_TASK GOAL_:
Through the end of the data below, output every line exactly, beginning with the line that contains "[843,98,860,112] ☐ -> [469,39,485,52] ☑".

_PROVIDED DATA_:
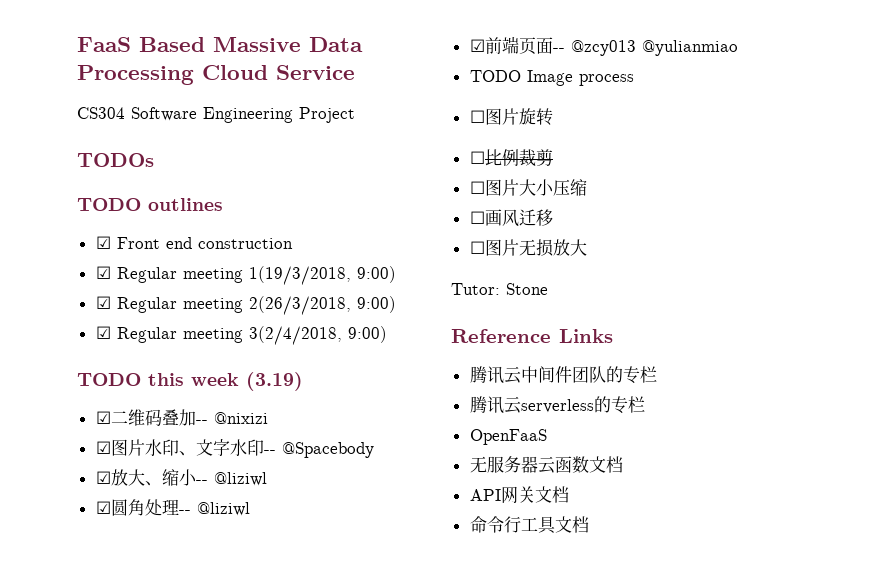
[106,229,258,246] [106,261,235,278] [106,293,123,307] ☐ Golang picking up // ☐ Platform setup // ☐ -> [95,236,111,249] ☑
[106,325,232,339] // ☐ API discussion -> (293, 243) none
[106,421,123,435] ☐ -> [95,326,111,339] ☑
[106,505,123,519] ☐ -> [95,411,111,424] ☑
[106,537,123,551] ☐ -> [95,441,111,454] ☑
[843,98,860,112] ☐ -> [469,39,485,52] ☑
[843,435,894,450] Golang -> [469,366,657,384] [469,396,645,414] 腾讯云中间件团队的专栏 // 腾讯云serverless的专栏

_RESULT OF THE EXERCISE_:
[843,98,860,112] ☐ -> [469,39,485,52] ☑
[843,435,894,450] Golang -> [469,366,657,384] [469,396,645,414] 腾讯云中间件团队的专栏 // 腾讯云serverless的专栏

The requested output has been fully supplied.